Lyon, 2 pluviôse an X (22 janvier 1802).
Je n'ai reçu, citoyens consuls, votre lettre du 29 nivôse qu'aujourd'hui à trois heures après midi. Le dégel et les inondations ont retardé de quelques heures votre courrier.
Le service des fourrages est entièrement désorganisé dans le département de la Drôme; il faudrait retenir 10,000 francs sur l'ordonnance de pluviôse, jusqu'à ce que ce service soit au courant.
Les hôpitaux civils, auxquels il n'est accordé que 14 sous pour les journées des militaires malades, se plaignent de n'avoir encore rien reçu pour l'an X. Celui de Valence réclame même, avec l'an X, le mois de fructidor an IX.
Le travail de l'organisation des troupes piémontaises, que j'ai signé il y a plus d'un mois, n'est pas encore arrivé à Turin, ce qui met de l'incertitude parmi ces troupes.

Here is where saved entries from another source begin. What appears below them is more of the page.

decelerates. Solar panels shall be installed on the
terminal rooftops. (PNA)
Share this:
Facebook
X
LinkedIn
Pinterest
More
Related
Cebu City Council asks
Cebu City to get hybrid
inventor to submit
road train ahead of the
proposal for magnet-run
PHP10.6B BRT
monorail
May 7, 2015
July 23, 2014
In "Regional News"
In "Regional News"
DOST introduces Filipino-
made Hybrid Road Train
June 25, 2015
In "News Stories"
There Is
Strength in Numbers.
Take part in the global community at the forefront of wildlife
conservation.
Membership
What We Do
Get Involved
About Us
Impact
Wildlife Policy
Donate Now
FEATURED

En général, il y a du retard et pas d'activité dans le département de la guerre; c'est l'opinion de tous ceux qui ont affaire avec ce département.

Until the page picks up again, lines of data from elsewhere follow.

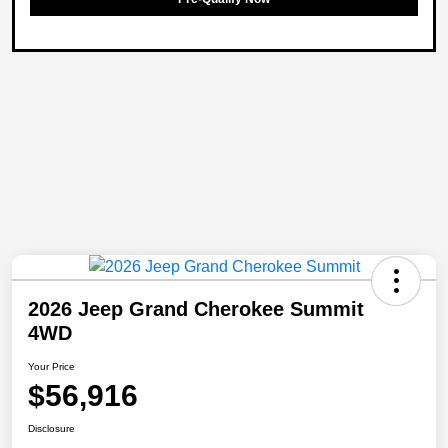
2026 Jeep Grand Cherokee Summit
4WD
Your Price
$56,916
Disclosure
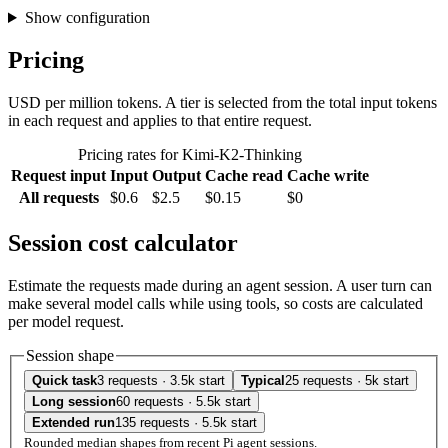
Show configuration
Pricing
USD per million tokens. A tier is selected from the total input tokens
in each request and applies to that entire request.
Pricing rates for Kimi-K2-Thinking
Request input
Input
Output
Cache read
Cache write
All requests
$0.6
$2.5
$0.15
$0
Session cost calculator
Estimate the requests made during an agent session. A user turn can
make several model calls while using tools, so costs are calculated
per model request.
Session shape
Quick task
3 requests · 3.5k start
Typical
25 requests · 5k start
Long session
60 requests · 5.5k start
Extended run
135 requests · 5.5k start
Rounded median shapes from recent Pi agent sessions.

Il est indispensable que le ministre de la guerre envoie un ancien et bon ordonnateur à Turin...
Toutes les principales dispositions de la Consulte sont arrêtées. Je compte toujours être dans le courant de la décade à Paris.
Il serait à désirer que le Sénat nommât une douzaine de préfets, soit au Tribunat, soit au Corps Législatif. Celui du Mont-Blanc serait du nombre.

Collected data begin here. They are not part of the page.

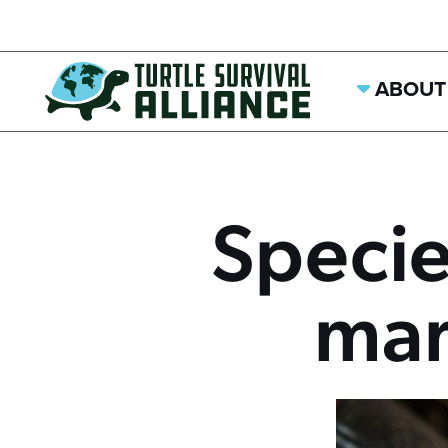
ABOUT
Specie
mar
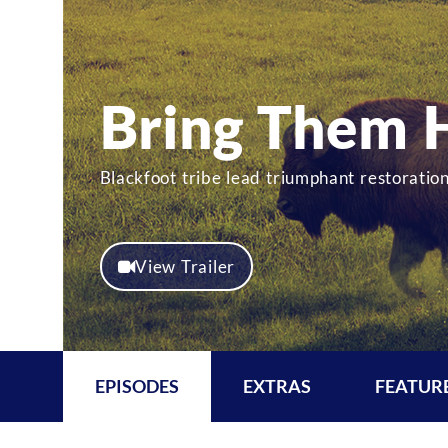
Bring Them
Blackfoot tribe lead triumphant restorat
View Trailer
EPISODES
EXTRAS
FEATUR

Je désirerais que vous fissiez mettre dans les journaux plusieurs articles pour relever l'escroquerie de Fouilloux, et tourner en ridicule les gobe-mouches étrangers qui répandaient des bruits absurdes, tous fondés sur le bulletin manuscrit d'un petit escroc qui n'avait pas de quoi dîner et qui les a dupés. Il est bon de revenir plusieurs fois sur cet objet.